**Work request:** In the text below about a Bordetella pertussis antibody, list every subject area given in the bulleted list.

American Society for Microbiology
Publication Date
  • Microbial Immunology
  • Biology
  • Medicine


A bispecific monoclonal antibody (bsMAb) that detects Bordetella pertussis, the causative agent of whooping cough, and horseradish peroxidase (HRPO) has been developed by use of the quadroma technology. A quadroma, P123, was produced by fusing two well-characterized hybridomas against the bacterium and the enzyme and was subcloned to obtain a stable bsMAb-secreting cell line. The quadroma was theoretically expected to produce up to 10 different molecular species of immunoglobulins, so secreted bispecific antibody was complexed with excess HRPO and the HRPO-bsMAb complex was purified in one step by benzhydroxamic acid-agarose affinity cochromatography. An ultrasensitive homosandwich molecular “velcro” enzyme-linked immunosorbent assay for the detection of B. pertussis whole bacteria with HRPO-bsMAb was established in both microplate and nasopharyngeal swab formats. This assay demonstrates a high sensitivity that approaches the theoretical limit of detection of one bacterium. This new nanoprobe can be used to develop a new generation of assays that are simple, inexpensive alternatives to quantitative PCR and that can be used by clinical laboratories. This strategy of homosandwich assays with solid-phase monospecific antibodies and solution-phase bsMAb with specificity for the same repeating surface determinants can be applied to generate ultrasensitive immunodiagnostic assays for viruses and bacteria.

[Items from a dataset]
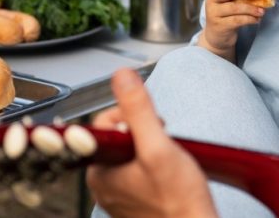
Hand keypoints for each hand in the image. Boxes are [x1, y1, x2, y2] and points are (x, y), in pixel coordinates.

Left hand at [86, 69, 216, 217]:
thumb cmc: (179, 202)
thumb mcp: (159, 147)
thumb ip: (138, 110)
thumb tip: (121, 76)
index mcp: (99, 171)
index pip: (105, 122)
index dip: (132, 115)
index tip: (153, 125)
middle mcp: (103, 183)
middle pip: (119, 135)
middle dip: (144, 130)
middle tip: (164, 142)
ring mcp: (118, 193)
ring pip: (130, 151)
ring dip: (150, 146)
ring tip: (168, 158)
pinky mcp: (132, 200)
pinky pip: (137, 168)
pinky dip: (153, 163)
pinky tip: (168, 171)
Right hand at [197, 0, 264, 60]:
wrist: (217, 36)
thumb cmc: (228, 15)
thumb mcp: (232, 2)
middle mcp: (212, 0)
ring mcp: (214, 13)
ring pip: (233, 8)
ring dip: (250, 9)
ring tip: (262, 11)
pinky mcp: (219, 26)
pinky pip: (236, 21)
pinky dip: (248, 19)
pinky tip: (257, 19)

--

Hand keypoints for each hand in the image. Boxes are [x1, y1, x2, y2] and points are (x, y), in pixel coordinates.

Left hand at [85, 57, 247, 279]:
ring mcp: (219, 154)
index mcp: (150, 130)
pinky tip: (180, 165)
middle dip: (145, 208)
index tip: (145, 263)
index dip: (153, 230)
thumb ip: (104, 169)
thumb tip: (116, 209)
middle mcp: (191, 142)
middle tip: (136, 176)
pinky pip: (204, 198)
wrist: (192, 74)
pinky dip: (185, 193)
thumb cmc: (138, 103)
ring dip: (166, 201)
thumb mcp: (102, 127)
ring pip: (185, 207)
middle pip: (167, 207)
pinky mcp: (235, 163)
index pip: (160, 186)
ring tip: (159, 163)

--

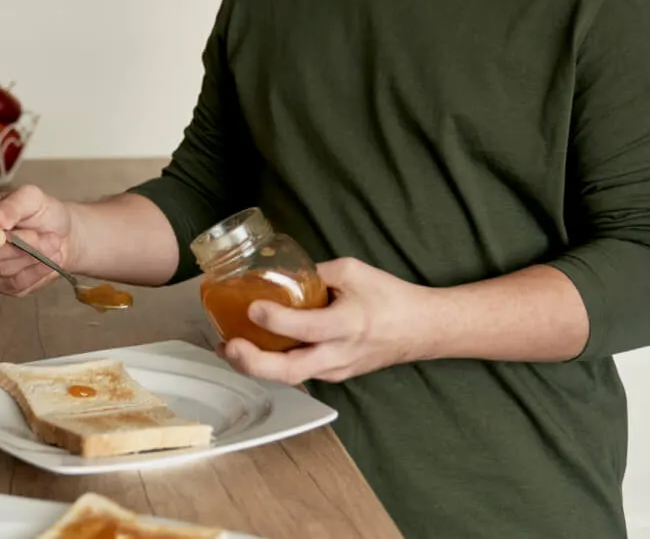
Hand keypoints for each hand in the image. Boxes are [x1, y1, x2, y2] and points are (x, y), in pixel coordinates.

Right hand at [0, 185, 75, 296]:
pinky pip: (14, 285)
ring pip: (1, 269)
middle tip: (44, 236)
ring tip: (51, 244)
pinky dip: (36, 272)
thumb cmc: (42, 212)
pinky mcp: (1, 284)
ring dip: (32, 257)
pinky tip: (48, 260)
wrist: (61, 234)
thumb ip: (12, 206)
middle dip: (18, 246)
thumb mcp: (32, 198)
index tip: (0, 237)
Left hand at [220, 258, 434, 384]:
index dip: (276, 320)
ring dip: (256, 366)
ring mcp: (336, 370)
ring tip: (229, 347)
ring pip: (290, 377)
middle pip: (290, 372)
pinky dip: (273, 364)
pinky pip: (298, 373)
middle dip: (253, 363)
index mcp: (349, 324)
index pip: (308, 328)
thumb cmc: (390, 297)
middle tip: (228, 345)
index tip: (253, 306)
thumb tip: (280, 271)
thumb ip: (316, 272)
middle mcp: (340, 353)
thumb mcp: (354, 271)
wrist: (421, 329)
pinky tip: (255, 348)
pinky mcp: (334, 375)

**Solution for this problem:** Microbial Immunology, Biology, Medicine